Administration Guide › Queries and Reports › Prompts › Use the Port Prompt

Use the Port Prompt

The port prompt queries for events where the port you specify appears in the selected CEG fields of the refined event. When raw event data is refined, event details can include several different CEG port numbers. Consider this scenario:

1. The event initiator on the source host uses the outbound source_port communication port for initiating the event action on a target residing on the destination host through the inbound dest_port communications port.

   Note: Source_port and dest_port are the same for local events. Otherwise, they are host-specific.

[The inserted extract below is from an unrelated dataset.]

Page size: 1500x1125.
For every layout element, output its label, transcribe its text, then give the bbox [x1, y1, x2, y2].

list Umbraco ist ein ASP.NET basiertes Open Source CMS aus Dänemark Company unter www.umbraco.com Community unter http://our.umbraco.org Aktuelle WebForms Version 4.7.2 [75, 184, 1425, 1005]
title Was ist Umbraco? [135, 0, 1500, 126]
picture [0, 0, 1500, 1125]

2. This event is recorded in a repository on the event source.
3. A CA Enterprise Log Manager agent makes a copy of the event recorded on the event source.
4. The agent transmits the copy of the event through the outbound port, receiver_port, to a CA Enterprise Log Manager collection server.

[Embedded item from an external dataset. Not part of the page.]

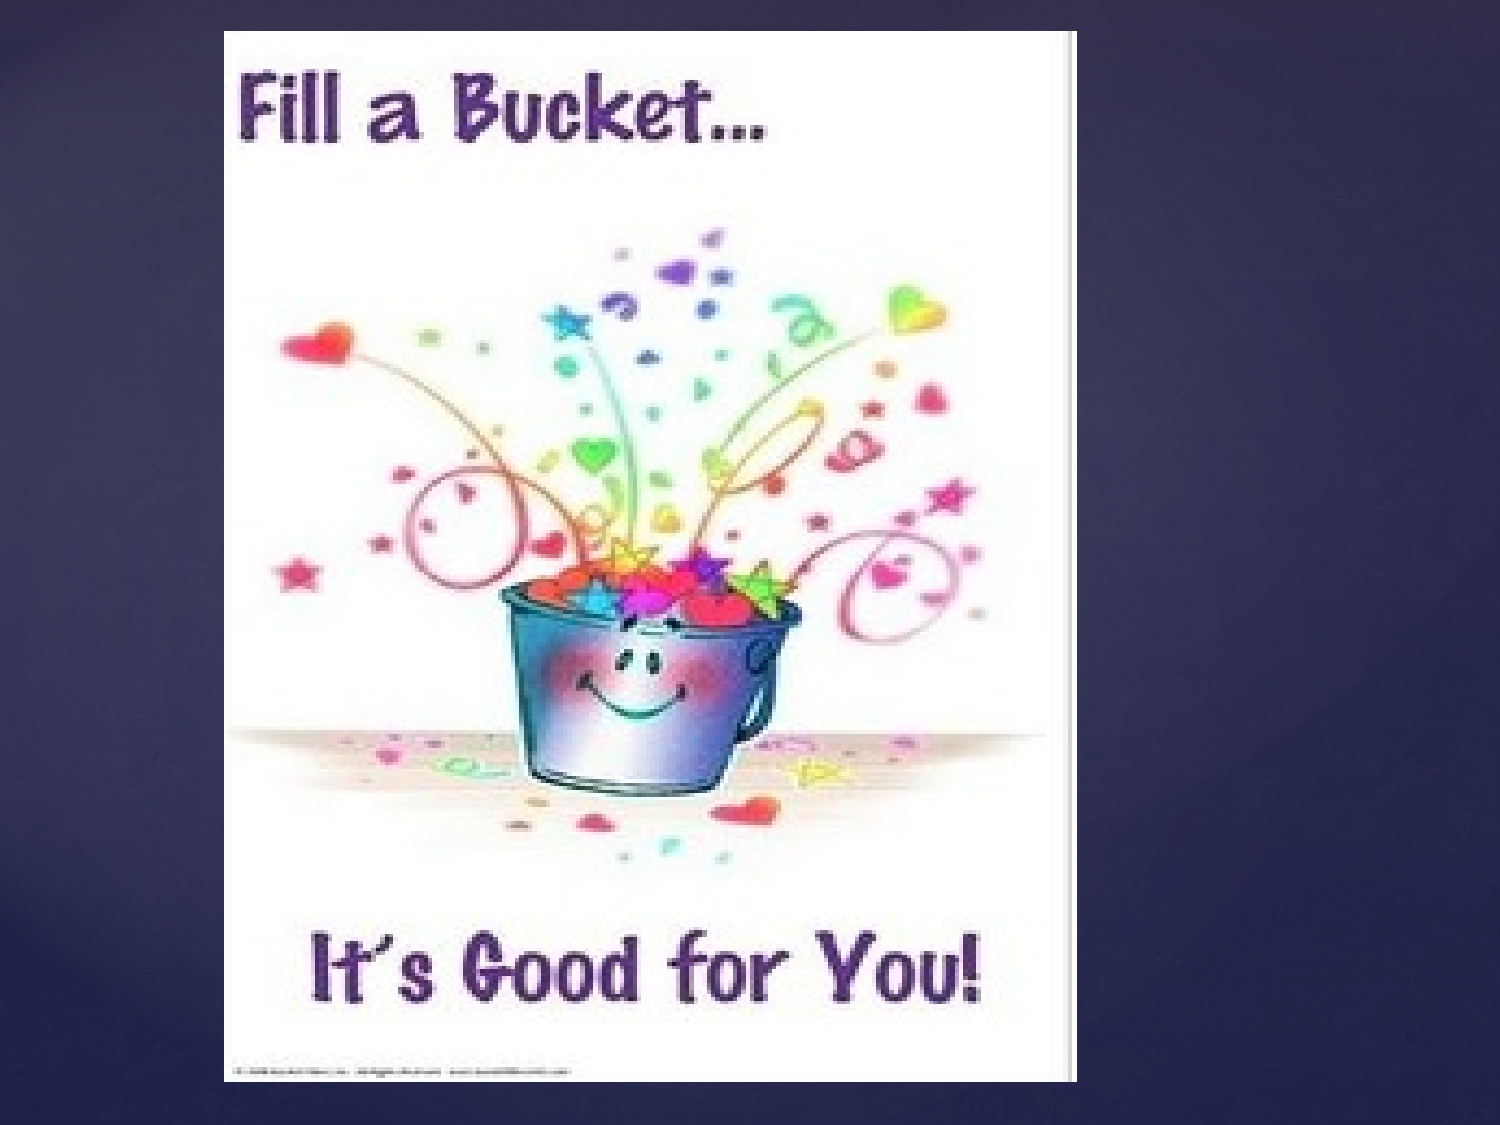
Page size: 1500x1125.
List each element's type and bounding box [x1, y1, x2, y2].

   Note: The agent uses port 17001, by default, to secure communications to the CA Enterprise Log Manager collection server.

To use the Port prompt

1. Select Queries and Reports.

   The Query List displays the Prompts folder and one or more folders for other queries.

2. Expand Prompts and select Port.

   The Port prompt appears.

3. Enter the port number on which to base this query.
4. Select the fields on which to query for data matching your port number entry:

   source_port

   Is the communications port used for initiating the action.

   dest_port

   Is the communication port on the destination host that is the target of the action.

   receiver_port

   Is the port that the agent uses to communicate with the CA Enterprise Log Manager collection server.

5. Click Go.

   Results of the port prompt query appear.

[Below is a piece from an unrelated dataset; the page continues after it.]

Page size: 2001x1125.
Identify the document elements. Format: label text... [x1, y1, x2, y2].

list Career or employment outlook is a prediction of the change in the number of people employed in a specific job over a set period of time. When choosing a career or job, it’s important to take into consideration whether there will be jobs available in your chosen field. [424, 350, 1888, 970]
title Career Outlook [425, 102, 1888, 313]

6. Use the following descriptions to interpret the query results:

   CA Severity

   Indicates the severity of the event, where the values in increasing order of severity include: Information, Warning, Minor Impact, Major Impact, Critical, and Fatal.

   Date

   Indicates when the event occurred.

   Source IP

   Identifies the IP address of the host from which the event action was initiated.

   Result

   Specifies a code for the event result of the corresponding action, where S means Success, F means Failure, A means Accepted, D means Dropped, R means Rejected, and U means Unknown.

   Source Port

   Identifies the outbound port used for initiating the action.

   Destination Port

   Identifies the inbound port on the destination host.

   Receiver Host

   Identifies the outbound port on the agent used to send event logs to the CA Enterprise Log Manager server.

   Category

   Identifies the high-level category of the corresponding event action. For example, System Access is the category for the Authentication action.

   Action

   Identifies the event action.

   Log Name

   Identifies the log name used by the connector that collected the event.